I need to uncover the secrets that are hidden in the book room along with Master Chalke’s writing. The ones
Susan gossiped about and Peg is so afraid of. But at least I now know where the keys are kept.
Chapter Nine
‘You will think I have no manners.’
Glancing up from my brimming pitcher I must look puzzled, for Farmer Graham bends towards me. He is a good foot taller than I am.
‘When you asked about the lambs.’ he says. ‘Yesterday.’
‘I shouldn’t stick my nose in other people’s business.’
‘On the contrary, it shows a girl who cares. I was churlish. Encouraging you to ask about my farm, then being rude when you did so.’
‘It is not a kitchen maid’s place to question people.’
‘But you are a cook and housemaid.’ His lips form a faint smile. ‘Not just a kitchen maid.’
‘Even so…’ I should get on with my work, but I am intrigued by his farm, away from the city.
‘Your mention of lambs brought everything back.’ He gazes past me, over the rooftops towards the leaden sky. ‘My twin sons wanted one to hand-rear. I had heard a farm across the valley had orphans, so I rode over one afternoon. My neighbour was growing clover and turnips for his animals and I was persuaded to spend the night so we could discuss farming matters.
‘Then I took the lamb home next morning, tucked into the front of my old riding coat. It seemed content enough against my warmth and I was picturing the joy it would bring my boys.’ He shakes his head. ‘But when I reached Broad Oak everyone had the fever. Edmund. Henry. Even Elizabeth, my wife.’
The furrows beside his mouth have reappeared and I see that the look in those dark eyes is sorrow.
‘It was over quickly. The lamb died, too. Poor creature. Nobody had time to tend it properly.’
Death is everywhere.
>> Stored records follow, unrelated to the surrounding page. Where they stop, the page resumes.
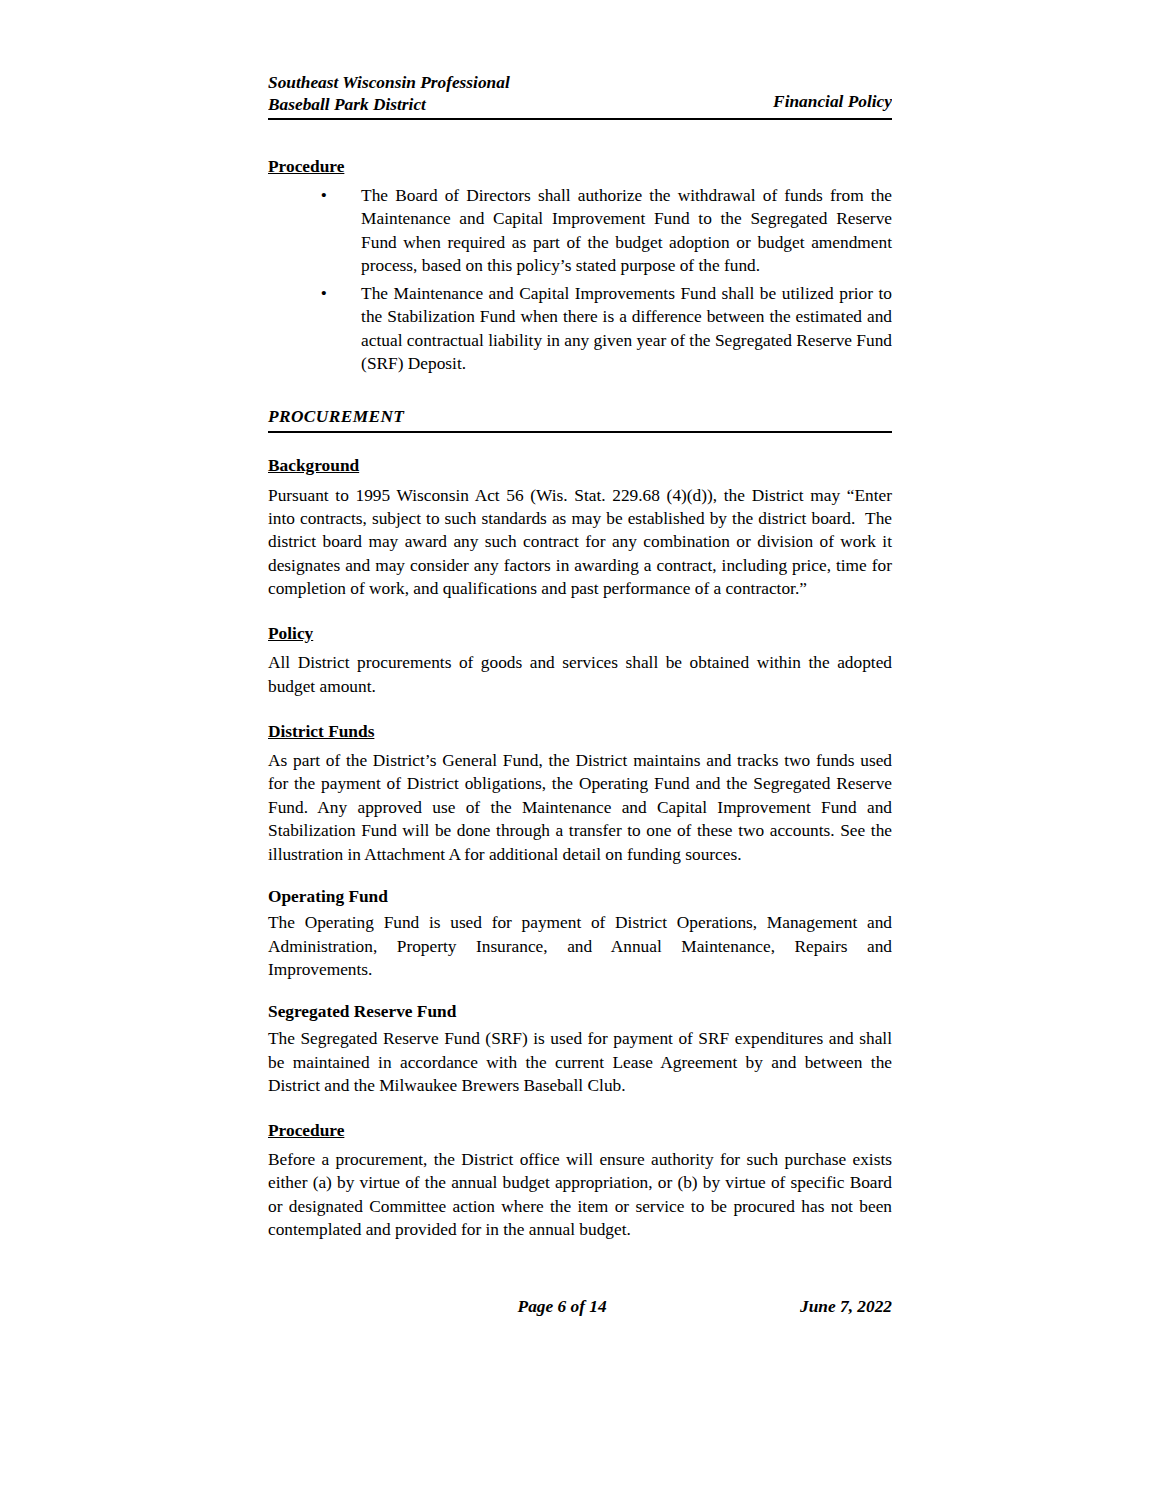Southeast Wisconsin Professional
Baseball Park District
Financial Policy
Procedure
The Board of Directors shall authorize the withdrawal of funds from the Maintenance and Capital Improvement Fund to the Segregated Reserve Fund when required as part of the budget adoption or budget amendment process, based on this policy’s stated purpose of the fund.
The Maintenance and Capital Improvements Fund shall be utilized prior to the Stabilization Fund when there is a difference between the estimated and actual contractual liability in any given year of the Segregated Reserve Fund (SRF) Deposit.
PROCUREMENT
Background
Pursuant to 1995 Wisconsin Act 56 (Wis. Stat. 229.68 (4)(d)), the District may “Enter into contracts, subject to such standards as may be established by the district board. The district board may award any such contract for any combination or division of work it designates and may consider any factors in awarding a contract, including price, time for completion of work, and qualifications and past performance of a contractor.”
Policy
All District procurements of goods and services shall be obtained within the adopted budget amount.
District Funds
As part of the District’s General Fund, the District maintains and tracks two funds used for the payment of District obligations, the Operating Fund and the Segregated Reserve Fund. Any approved use of the Maintenance and Capital Improvement Fund and Stabilization Fund will be done through a transfer to one of these two accounts. See the illustration in Attachment A for additional detail on funding sources.
Operating Fund
The Operating Fund is used for payment of District Operations, Management and Administration, Property Insurance, and Annual Maintenance, Repairs and Improvements.
Segregated Reserve Fund
The Segregated Reserve Fund (SRF) is used for payment of SRF expenditures and shall be maintained in accordance with the current Lease Agreement by and between the District and the Milwaukee Brewers Baseball Club.
Procedure
Before a procurement, the District office will ensure authority for such purchase exists either (a) by virtue of the annual budget appropriation, or (b) by virtue of specific Board or designated Committee action where the item or service to be procured has not been contemplated and provided for in the annual budget.
Page 6 of 14
June 7, 2022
Nobody is safe, from the greatest in the land to the least. Mrs Lamb told me that even our king’s mother perished from ruptured innards. The preachers teach acceptance, but it is hard to see any plan to it. I remember my surprise at how much father’s death affected me. More in some ways than losing my mother, though he was a disappointed man with an irascible temper and I had adored her. Perhaps it was desolation at being alone in the world.